- [Job]:
Express everything from the line containing "collector number: 79" down to the line containing "collector number: 30412" as a two-column CSV headed field and value, with one row per line. Put the field name and its value each in a quoted field, and replace any line breaks with spaces.

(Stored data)
==*==

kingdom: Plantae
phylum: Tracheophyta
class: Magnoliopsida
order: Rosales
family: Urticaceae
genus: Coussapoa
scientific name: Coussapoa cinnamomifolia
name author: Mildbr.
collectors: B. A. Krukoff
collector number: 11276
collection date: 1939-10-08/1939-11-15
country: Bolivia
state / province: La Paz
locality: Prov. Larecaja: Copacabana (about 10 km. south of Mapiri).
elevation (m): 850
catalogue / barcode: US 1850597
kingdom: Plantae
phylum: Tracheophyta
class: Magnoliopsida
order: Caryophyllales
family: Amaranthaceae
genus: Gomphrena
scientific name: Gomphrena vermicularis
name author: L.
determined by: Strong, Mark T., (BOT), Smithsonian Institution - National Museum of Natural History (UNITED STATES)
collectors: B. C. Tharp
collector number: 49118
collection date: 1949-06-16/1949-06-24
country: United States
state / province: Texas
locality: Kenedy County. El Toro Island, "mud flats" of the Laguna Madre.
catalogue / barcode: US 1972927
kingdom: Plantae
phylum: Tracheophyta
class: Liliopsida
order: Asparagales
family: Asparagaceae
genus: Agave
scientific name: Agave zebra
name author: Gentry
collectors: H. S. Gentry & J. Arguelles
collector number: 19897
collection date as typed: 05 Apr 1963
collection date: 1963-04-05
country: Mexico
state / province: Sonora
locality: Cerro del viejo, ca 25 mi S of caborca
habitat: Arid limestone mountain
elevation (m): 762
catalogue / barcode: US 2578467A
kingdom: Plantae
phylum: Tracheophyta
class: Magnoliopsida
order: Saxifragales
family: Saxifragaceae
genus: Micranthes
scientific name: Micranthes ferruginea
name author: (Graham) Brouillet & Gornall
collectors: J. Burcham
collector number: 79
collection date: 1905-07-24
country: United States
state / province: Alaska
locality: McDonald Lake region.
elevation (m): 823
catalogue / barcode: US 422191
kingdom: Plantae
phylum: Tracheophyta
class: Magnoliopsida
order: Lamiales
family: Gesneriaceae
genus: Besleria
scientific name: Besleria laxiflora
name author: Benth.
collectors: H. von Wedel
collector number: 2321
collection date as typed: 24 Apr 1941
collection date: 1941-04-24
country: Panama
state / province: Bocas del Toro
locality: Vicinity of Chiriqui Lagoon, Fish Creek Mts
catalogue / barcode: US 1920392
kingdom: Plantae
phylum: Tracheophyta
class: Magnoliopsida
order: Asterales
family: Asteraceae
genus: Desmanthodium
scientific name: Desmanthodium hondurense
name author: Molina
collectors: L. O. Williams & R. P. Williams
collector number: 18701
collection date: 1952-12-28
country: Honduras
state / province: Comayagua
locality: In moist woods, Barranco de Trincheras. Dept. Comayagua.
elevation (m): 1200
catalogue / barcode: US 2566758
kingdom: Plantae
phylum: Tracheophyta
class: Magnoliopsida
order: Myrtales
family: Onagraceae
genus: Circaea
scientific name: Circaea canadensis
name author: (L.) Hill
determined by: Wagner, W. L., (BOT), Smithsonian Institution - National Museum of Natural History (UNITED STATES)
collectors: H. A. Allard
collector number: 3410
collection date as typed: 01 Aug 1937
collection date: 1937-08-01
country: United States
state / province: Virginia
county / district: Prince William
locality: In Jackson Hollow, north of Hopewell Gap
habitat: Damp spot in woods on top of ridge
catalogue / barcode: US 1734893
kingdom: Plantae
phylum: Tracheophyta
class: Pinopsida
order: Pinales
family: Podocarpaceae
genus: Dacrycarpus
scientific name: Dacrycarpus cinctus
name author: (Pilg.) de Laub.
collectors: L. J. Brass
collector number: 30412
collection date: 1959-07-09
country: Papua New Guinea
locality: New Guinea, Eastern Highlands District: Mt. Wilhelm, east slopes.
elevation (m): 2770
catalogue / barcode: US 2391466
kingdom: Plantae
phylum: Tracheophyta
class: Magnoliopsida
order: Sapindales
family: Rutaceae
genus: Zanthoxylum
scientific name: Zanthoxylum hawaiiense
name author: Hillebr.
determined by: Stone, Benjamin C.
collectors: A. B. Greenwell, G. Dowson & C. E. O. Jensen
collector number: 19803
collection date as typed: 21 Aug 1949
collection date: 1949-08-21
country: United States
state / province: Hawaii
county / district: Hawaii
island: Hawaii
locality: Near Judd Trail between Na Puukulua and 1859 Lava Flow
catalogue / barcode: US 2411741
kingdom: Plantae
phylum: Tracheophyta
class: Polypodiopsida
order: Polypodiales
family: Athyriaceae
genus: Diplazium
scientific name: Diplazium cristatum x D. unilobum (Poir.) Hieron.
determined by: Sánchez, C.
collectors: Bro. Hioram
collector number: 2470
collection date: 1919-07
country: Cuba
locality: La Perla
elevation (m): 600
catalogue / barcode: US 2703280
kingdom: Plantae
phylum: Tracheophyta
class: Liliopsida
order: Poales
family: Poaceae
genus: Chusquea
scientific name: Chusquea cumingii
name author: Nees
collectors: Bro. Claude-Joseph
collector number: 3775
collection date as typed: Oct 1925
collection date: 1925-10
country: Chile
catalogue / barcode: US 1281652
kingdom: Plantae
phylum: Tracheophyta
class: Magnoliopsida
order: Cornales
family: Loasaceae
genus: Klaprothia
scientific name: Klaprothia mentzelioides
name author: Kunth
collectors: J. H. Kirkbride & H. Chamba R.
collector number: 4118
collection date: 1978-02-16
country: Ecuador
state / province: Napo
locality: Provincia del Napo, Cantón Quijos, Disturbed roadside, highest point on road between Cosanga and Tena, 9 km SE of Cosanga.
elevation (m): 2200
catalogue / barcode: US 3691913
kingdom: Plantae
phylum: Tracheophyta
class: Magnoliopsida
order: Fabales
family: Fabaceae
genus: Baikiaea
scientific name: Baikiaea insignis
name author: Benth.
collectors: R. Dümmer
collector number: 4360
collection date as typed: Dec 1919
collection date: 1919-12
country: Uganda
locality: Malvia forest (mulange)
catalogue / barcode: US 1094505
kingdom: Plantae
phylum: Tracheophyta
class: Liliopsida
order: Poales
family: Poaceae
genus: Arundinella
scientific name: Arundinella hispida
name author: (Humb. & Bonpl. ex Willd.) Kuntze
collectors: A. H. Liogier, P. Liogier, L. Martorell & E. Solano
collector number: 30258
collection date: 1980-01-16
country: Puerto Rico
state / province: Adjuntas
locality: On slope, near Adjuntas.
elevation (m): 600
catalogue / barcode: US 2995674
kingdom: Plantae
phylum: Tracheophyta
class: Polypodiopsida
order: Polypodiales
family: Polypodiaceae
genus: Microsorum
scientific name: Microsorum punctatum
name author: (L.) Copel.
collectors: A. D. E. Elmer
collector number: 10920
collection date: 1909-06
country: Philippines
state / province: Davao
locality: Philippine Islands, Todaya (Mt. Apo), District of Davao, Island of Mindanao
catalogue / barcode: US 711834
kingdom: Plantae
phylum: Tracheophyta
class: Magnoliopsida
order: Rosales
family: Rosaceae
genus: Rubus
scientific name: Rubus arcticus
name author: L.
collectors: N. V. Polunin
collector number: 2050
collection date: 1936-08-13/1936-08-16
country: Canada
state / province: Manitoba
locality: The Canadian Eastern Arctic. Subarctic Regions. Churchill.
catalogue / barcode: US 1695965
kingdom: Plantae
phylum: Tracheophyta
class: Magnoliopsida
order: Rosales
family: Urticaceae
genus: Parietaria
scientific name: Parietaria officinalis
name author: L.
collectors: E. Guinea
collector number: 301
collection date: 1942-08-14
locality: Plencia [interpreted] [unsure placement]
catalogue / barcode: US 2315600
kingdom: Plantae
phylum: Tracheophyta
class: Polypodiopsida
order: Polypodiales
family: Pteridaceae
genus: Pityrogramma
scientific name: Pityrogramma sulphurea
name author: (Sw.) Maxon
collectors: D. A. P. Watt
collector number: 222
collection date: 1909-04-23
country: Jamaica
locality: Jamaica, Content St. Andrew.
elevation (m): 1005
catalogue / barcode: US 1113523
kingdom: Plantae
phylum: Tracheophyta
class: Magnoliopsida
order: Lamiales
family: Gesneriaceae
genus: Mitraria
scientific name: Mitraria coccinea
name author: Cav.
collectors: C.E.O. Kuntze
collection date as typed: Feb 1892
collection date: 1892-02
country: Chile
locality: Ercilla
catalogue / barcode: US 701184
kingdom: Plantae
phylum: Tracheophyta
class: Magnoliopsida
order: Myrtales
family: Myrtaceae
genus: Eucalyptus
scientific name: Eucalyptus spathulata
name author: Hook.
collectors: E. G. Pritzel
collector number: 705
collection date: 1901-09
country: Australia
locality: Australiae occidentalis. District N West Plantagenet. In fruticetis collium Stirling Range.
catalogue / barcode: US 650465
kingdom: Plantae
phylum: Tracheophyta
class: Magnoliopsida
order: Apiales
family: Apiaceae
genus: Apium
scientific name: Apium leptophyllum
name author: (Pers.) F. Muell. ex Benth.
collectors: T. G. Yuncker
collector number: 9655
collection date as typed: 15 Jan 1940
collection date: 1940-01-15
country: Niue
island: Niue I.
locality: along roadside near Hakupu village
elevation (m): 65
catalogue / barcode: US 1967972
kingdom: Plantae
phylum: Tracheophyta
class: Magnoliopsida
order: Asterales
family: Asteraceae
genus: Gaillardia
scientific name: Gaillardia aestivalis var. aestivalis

==*==

- [Response]:
field,value
"collector number:","79"
"collection date:","1905-07-24"
"country:","United States"
"state / province:","Alaska"
"locality:","McDonald Lake region."
"elevation (m):","823"
"catalogue / barcode:","US 422191"
"kingdom:","Plantae"
"phylum:","Tracheophyta"
"class:","Magnoliopsida"
"order:","Lamiales"
"family:","Gesneriaceae"
"genus:","Besleria"
"scientific name:","Besleria laxiflora"
"name author:","Benth."
"collectors:","H. von Wedel"
"collector number:","2321"
"collection date as typed:","24 Apr 1941"
"collection date:","1941-04-24"
"country:","Panama"
"state / province:","Bocas del Toro"
"locality:","Vicinity of Chiriqui Lagoon, Fish Creek Mts"
"catalogue / barcode:","US 1920392"
"kingdom:","Plantae"
"phylum:","Tracheophyta"
"class:","Magnoliopsida"
"order:","Asterales"
"family:","Asteraceae"
"genus:","Desmanthodium"
"scientific name:","Desmanthodium hondurense"
"name author:","Molina"
"collectors:","L. O. Williams & R. P. Williams"
"collector number:","18701"
"collection date:","1952-12-28"
"country:","Honduras"
"state / province:","Comayagua"
"locality:","In moist woods, Barranco de Trincheras. Dept. Comayagua."
"elevation (m):","1200"
"catalogue / barcode:","US 2566758"
"kingdom:","Plantae"
"phylum:","Tracheophyta"
"class:","Magnoliopsida"
"order:","Myrtales"
"family:","Onagraceae"
"genus:","Circaea"
"scientific name:","Circaea canadensis"
"name author:","(L.) Hill"
"determined by:","Wagner, W. L., (BOT), Smithsonian Institution - National Museum of Natural History (UNITED STATES)"
"collectors:","H. A. Allard"
"collector number:","3410"
"collection date as typed:","01 Aug 1937"
"collection date:","1937-08-01"
"country:","United States"
"state / province:","Virginia"
"county / district:","Prince William"
"locality:","In Jackson Hollow, north of Hopewell Gap"
"habitat:","Damp spot in woods on top of ridge"
"catalogue / barcode:","US 1734893"
"kingdom:","Plantae"
"phylum:","Tracheophyta"
"class:","Pinopsida"
"order:","Pinales"
"family:","Podocarpaceae"
"genus:","Dacrycarpus"
"scientific name:","Dacrycarpus cinctus"
"name author:","(Pilg.) de Laub."
"collectors:","L. J. Brass"
"collector number:","30412"